Per giunta gratis e senza tasse sulla nuova casa. Perché l'evento della salvezza non sta certo nella promessa di Zaccheo di restituire il maltolto e di donare i suoi beni, ma piuttosto nella libertà di poterlo fare. La salvezza di un prigioniero non è infatti poter correre, ma essere stato liberato dalle catene. Zaccheo che restituisce e dona è solo uno che ha ricominciato a correre e in cui si vede la logica del Regno scorrere impetuosa. E' uno che è stato raggiunto da Dio e ora cerca solo Lui con la Sua giustizia, applicando in tutto il suo modo di essere un'economia diversa, quella della Paternità di Dio che fa gli uomini fratelli. La generosità di Zaccheo non è perciò il prezzo per abitare la nuova esistenza, ma l'evidenza dell'aver abbracciato una nuova vita.
Come è avvenuto tutto questo? Cosa è successo davvero? Chi lo sa? Noi vediamo solo cambiare il modo con cui Zaccheo edifica la propria casa. Dando via tutto, lascia che sia un Altro a ricostruire la sua dimora. Noi sappiamo solo che quel pubblicano da lì in avanti ha una «casa» fatta di Vangelo. La sua «casa» è un fatto di Vangelo. Lui stesso è un «fatto» di Vangelo.
Che le nostre case, nel senso descritto sopra, siano un fatto di Vangelo. Che noi siano fatti di Vangelo. Che il Vangelo in noi sia un fatto, un accadimento. Ma tutto questo non in quel senso moralistico e un po' retorico con cui sempre riduciamo il messaggio evangelico a un esercizio di sterile volontarismo, bensì nel senso più autenticamente cristiano: che Gesù visiti in quest'oggi la nostra casa, ristrutturando ogni cosa secondo altre regole che non siano quelle esclusivamente umane e regalandoci l'esperienza di essere liberati e messi in grado di correre al modo di Zaccheo. C'è da sperare che siano demolite giorno per giorno le nostre piccole sicurezze e le nostre logiche economiche tutte umane, quelle che ognuno di noi ha e a cui finisce per affidarsi.

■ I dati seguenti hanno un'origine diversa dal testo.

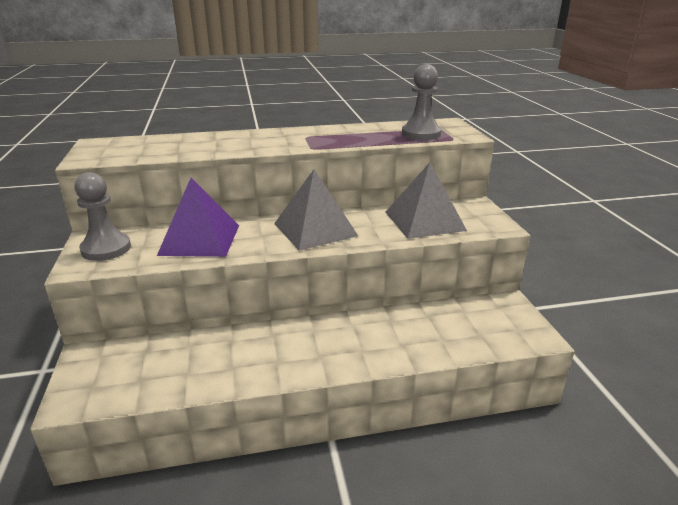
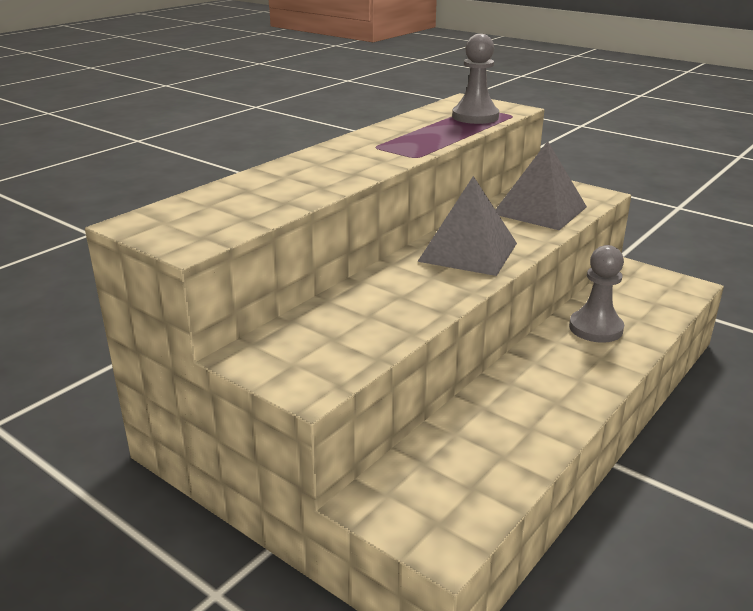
camera: 40 degrees left, 0 degrees up
grey pawn [75,172,131,261] -> grey pawn moved to [569,245,624,343]
purple pyramid [157,178,239,257] -> none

Su come questo possa effettivamente accadere sappiamo poco perché il Vangelo è un po' reticente. Intuiamo giusto che occorre cercare, facendolo con le opere e non solo con le parole. Ma comprendiamo subito che il credere che tutto dipenda da nostro darci da fare è decisamente riduttivo. Forse però, che il resto sia taciuto è solo un bene, perché la salvezza, la trasformazione evangelica è opera Sua e deve restare tale. Quel che, alla fine, è lasciato alla nostra responsabilità è lo sforzo di arrampicarci sopra tutto ciò che la vita quotidianamente affastella davanti alla nostra vista e che ci impedisce di vedere passare il Signore in quest'oggi. A pensarci bene, questo dovrebbe essere l'unico vero affanno di ogni credente.